*** RECORD SET Section Begins ***

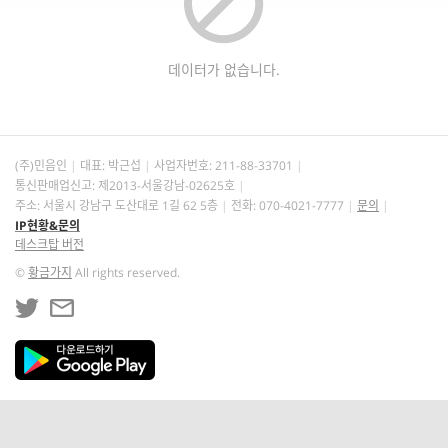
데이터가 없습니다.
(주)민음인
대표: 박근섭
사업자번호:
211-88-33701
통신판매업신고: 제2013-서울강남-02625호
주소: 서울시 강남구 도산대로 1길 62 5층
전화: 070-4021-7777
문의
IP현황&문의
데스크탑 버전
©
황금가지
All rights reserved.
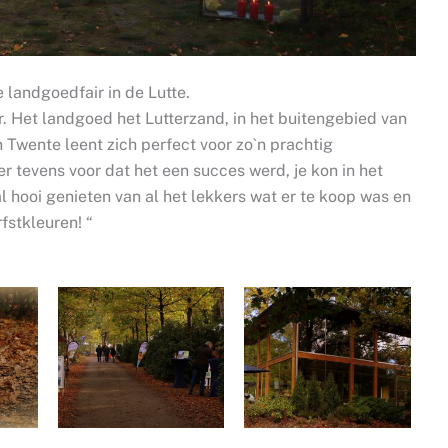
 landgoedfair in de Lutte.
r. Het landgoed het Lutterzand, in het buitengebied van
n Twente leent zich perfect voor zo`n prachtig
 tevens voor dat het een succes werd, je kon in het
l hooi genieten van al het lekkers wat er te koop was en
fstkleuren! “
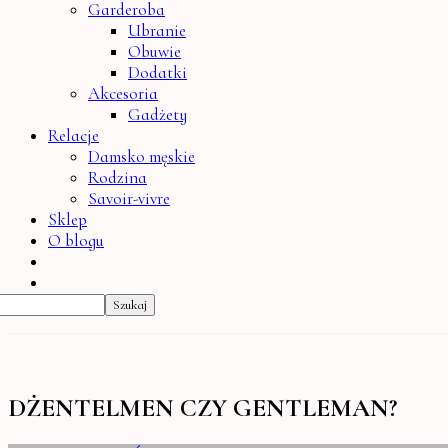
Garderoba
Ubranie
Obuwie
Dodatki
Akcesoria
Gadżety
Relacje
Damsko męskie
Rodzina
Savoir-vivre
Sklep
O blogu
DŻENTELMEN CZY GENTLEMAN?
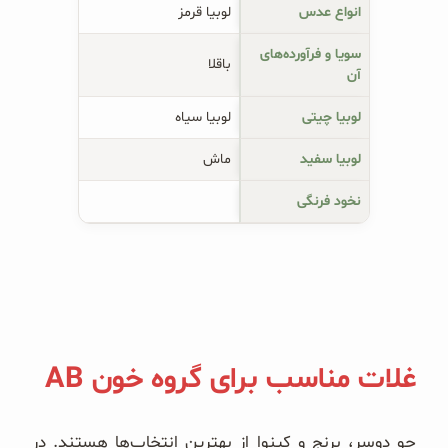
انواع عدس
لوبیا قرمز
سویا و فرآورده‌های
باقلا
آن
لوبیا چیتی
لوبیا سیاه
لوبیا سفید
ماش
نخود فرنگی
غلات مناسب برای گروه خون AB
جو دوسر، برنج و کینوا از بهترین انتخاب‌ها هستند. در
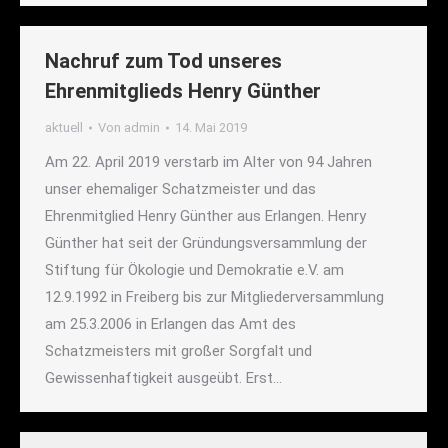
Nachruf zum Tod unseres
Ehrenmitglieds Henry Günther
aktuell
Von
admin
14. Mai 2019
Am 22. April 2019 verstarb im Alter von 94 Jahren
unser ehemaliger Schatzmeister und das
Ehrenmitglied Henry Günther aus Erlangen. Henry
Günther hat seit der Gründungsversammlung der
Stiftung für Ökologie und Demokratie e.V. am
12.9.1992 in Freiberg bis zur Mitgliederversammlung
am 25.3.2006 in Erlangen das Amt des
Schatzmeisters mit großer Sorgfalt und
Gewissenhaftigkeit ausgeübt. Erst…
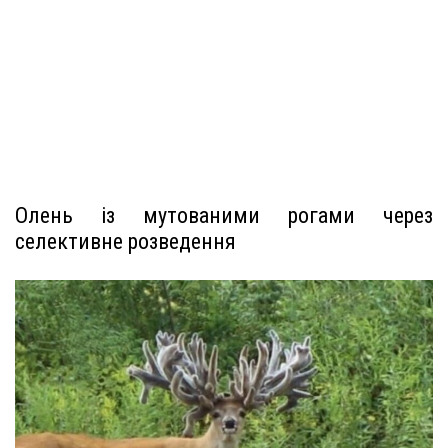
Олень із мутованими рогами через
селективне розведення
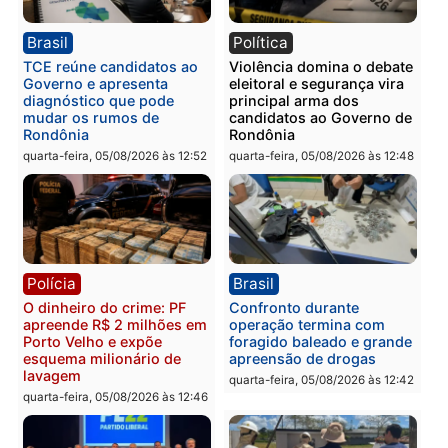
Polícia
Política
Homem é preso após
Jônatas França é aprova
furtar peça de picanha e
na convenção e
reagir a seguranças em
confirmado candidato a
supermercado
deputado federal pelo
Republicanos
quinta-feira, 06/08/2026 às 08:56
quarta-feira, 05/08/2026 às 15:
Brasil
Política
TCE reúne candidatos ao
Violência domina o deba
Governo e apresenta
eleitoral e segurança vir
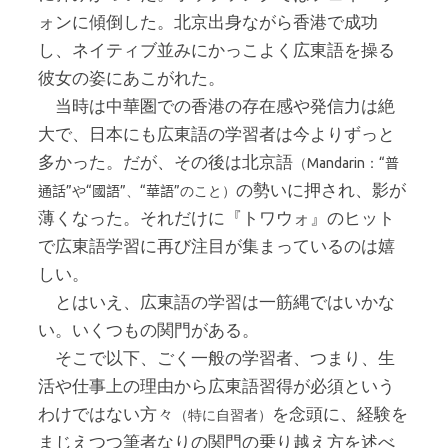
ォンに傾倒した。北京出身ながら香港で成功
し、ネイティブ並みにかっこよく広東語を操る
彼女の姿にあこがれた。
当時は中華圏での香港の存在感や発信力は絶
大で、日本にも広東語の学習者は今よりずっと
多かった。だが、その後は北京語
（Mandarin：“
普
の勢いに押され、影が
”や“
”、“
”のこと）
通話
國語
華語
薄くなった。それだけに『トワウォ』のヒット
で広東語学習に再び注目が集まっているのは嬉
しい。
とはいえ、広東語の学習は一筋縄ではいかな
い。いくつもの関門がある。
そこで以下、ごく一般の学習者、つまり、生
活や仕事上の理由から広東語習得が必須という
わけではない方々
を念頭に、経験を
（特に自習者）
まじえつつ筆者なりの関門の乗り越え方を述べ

*** RECORD SET Section Ends ***
*** RECORD SET Section Begins ***

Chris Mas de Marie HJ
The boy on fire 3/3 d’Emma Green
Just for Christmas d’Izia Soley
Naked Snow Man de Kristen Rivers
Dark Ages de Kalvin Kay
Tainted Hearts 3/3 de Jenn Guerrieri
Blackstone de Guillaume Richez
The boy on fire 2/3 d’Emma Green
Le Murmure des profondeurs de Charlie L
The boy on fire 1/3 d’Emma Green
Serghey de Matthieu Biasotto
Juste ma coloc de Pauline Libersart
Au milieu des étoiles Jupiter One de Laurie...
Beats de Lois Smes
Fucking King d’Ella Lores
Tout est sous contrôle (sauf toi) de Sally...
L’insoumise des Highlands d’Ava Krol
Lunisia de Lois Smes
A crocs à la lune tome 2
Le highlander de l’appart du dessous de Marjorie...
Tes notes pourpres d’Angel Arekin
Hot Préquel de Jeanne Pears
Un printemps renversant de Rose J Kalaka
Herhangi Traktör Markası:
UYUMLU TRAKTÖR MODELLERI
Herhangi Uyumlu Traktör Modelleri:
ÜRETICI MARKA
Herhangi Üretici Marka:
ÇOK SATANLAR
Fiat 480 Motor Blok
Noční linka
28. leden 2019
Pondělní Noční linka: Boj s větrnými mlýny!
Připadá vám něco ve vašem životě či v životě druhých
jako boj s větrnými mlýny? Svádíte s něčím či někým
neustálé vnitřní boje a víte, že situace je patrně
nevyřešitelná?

*** RECORD SET Section Ends ***

- WHAT YOU HAVE TO DO -
Copy the listing's lines word for word, starting at the line that contains "Nachruf zum Tod unseres" and ending at the line that contains "Schatzmeisters mit großer Sorgfalt und", with both of those lines included.

- FINISHED TASK -
Nachruf zum Tod unseres
Ehrenmitglieds Henry Günther
aktuell
Von
admin
14. Mai 2019
Am 22. April 2019 verstarb im Alter von 94 Jahren
unser ehemaliger Schatzmeister und das
Ehrenmitglied Henry Günther aus Erlangen. Henry
Günther hat seit der Gründungsversammlung der
Stiftung für Ökologie und Demokratie e.V. am
12.9.1992 in Freiberg bis zur Mitgliederversammlung
am 25.3.2006 in Erlangen das Amt des
Schatzmeisters mit großer Sorgfalt und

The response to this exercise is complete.